=== ESTRATTO ===
Il ponte di Oresund, che collega Copenhagen a Malmoe, era il simbolo dell’integrazione scandinava e, più in generale, europea. Da alcune ore, per decisione del governo di Stoccolma, le autorità di frontiera chiedono i documenti a tutti i viaggiatori. La Svezia, e di conseguenza la Danimarca, hanno sospeso il trattato di Schengen per far fronte al flusso ininterrotto di richiedenti asilo in arrivo dai Balcani attraverso la Germania.

Nel 2015 gli svedesi, dieci milioni di abitanti, hanno accolto oltre 160mila profughi. Una percentuale di richiedenti asilo sul totale della popolazione che ora viene considerata insostenibile. La Danimarca, che invece ha accolto solo 21mila rifugiati, ha reagito immediatamente chiudendo il confine con la Germania per evitare di diventare la destinazione finale dei migranti in arrivo dai Balcani.

Abbiamo chiesto un commento su questa situazione a due giornalisti scandinavi: Peter Loewe è il corrispondente da Roma del quotidiano svedese Dagens Nyheter, Charlotte Sylvestersen è la corrispondente da Milano della radio danese 24-7.

Cosa è cambiato, cosa ha portato alla decisione di chiudere le frontiere?
===
• _OBIETTIVO DELL'ESERCIZIO_
Prosegui l'estratto sulla sospensione di Schengen tra Svezia e Danimarca, cominciando subito dopo la domanda finale rivolta ai due giornalisti.
=== MATERIALE ===
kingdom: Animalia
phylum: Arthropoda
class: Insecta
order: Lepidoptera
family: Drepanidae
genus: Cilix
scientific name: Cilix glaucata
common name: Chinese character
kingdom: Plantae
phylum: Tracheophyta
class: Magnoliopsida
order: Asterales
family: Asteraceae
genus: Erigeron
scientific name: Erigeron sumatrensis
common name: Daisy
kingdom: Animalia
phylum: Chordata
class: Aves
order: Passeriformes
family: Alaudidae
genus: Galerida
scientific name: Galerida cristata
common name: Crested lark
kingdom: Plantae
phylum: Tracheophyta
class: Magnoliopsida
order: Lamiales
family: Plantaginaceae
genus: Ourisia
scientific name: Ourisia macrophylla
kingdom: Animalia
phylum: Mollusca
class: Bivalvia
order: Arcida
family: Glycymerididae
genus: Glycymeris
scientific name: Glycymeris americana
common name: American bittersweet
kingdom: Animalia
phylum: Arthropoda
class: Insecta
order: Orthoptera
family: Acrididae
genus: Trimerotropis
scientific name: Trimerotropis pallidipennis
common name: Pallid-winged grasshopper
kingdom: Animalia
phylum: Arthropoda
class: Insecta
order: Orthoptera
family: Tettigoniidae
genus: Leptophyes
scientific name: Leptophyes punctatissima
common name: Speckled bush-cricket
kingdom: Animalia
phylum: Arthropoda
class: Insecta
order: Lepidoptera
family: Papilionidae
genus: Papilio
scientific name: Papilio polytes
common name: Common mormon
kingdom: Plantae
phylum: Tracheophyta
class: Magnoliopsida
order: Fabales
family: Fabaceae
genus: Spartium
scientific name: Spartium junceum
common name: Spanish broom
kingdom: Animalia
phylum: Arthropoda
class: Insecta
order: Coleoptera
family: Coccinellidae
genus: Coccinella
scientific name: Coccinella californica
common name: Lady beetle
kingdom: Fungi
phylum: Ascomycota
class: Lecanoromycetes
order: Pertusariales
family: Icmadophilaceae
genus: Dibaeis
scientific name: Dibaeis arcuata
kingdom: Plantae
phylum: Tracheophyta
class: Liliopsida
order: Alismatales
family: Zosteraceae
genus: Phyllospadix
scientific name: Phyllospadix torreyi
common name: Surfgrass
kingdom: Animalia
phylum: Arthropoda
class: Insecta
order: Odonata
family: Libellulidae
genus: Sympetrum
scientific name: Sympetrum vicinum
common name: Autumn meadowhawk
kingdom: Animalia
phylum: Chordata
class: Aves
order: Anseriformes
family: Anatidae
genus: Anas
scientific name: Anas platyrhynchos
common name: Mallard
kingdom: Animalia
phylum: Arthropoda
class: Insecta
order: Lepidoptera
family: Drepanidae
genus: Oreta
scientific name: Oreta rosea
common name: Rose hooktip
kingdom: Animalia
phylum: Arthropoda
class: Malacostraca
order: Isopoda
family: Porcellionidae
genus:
===
• _RISULTATO DEL COMPITO_
Loewe: Io vedo una catena di effetti che mettono in discussione il Trattato di Schengen. La Svezia non ha messo alcun limite ai controlli alla frontiera: non sono temporanei, possono restare in vigore per tre anni a meno che non siano revocati. Una situazione completamente diversa dalla chiusura della frontiera che c’era stata temporaneamente a Ventimiglia, tra Italia e Francia. Bisogna considerare che noi svedesi siamo dieci milioni e nell’ultimo trimestre dell’anno scorso sono arrivati 115mila persone. Adesso al centro della situazione c’è la Germania, che per il momento non può chiudere le frontiere – anche se se ne è discusso. La Frankfurter Allgemeine Zeitung scrive che è come se Svezia e Danimarca facessero a gara per mostrarsi come il Paese meno attraente per i richiedenti asilo. Certo i numeri sono molto diversi: la Danimarca l’anno scorso ha accolto 21mila rifugiati, la Svezia 160mila. Una cifra record, non dico fuori dalla capacità di accoglienza della Svezia – che in questo momento è un Paese che sta economicamente bene – ma che certo ha creato dei problemi. Da qui la decisione del governo.

Sylvestersen: La decisione danese è conseguenza di quella svedese. È chiaro infatti che quegli 11mila migranti che ogni settimana entravano in Svezia ora si sarebbero fermati a Copenhagen, non potendo più passare lo stretto tra Danimarca e Svezia. Così il governo della Danimarca ha reagito dodici ore dopo quello svedese, reintroducendo i controlli alla frontiera con la Germania. Non per un periodo così lungo come la Svezia, perchè i danesi non vogliono offendere il loro grande vicino del Sud: al momento sono in vigore per dieci giorni, poi si vedrà. Il motivo è chiaro: evitare che la Danimarca diventi il Paese di destinazione finale dei profughi. Così ora il “tappo” diventerà il nord della Germania, dove già si raccolgono i profughi, molti dei quali sperano di andare ancora più a nord.

Loewe: Certo una chiusura delle frontiere anche da parte della Germania, il grande Paese al centro della politica europea, sarebbe un colpo mortale per uccidere il Trattato di Schengen. Ma in Baviera se ne sta già parlando…

Sylvestersen: Il discorso non riguarda solo le frontiere interne, ma anche quelle esterne dell’Unione europea, che hanno bisogno di essere rafforzate. La sensazione in Danimarca, come credo anche in Svezia, è che in Europa si parli molto di questa emergenza ma si faccia poco.

Come i governi svedese e danese hanno gestito la situazione in questi mesi?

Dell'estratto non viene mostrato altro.